▶ [Excerpts from a dataset]
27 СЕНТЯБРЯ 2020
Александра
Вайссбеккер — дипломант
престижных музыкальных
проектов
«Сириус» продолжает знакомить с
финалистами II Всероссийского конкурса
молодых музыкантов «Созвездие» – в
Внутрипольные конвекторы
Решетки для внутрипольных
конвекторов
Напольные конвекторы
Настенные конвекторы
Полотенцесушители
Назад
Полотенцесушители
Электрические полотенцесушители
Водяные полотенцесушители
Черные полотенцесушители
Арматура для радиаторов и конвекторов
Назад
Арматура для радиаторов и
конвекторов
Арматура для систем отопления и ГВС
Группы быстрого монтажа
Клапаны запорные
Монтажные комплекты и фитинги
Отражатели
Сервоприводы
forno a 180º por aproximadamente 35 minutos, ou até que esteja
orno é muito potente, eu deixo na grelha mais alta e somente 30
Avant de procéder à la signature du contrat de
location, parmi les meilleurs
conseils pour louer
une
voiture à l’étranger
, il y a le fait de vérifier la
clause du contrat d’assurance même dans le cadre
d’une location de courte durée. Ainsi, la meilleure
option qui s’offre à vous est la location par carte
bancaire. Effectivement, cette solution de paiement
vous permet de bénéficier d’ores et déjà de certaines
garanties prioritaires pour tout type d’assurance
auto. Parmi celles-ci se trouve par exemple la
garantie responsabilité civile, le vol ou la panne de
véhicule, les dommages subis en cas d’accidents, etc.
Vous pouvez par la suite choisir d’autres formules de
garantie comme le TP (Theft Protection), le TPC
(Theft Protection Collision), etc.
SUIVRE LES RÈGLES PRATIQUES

▶ [THE PROBLEM]
Looking at the records above, which lines contain "Theft"? Copy those lines.

▶ [SOLVED PROBLEM]
garantie comme le TP (Theft Protection), le TPC
(Theft Protection Collision), etc.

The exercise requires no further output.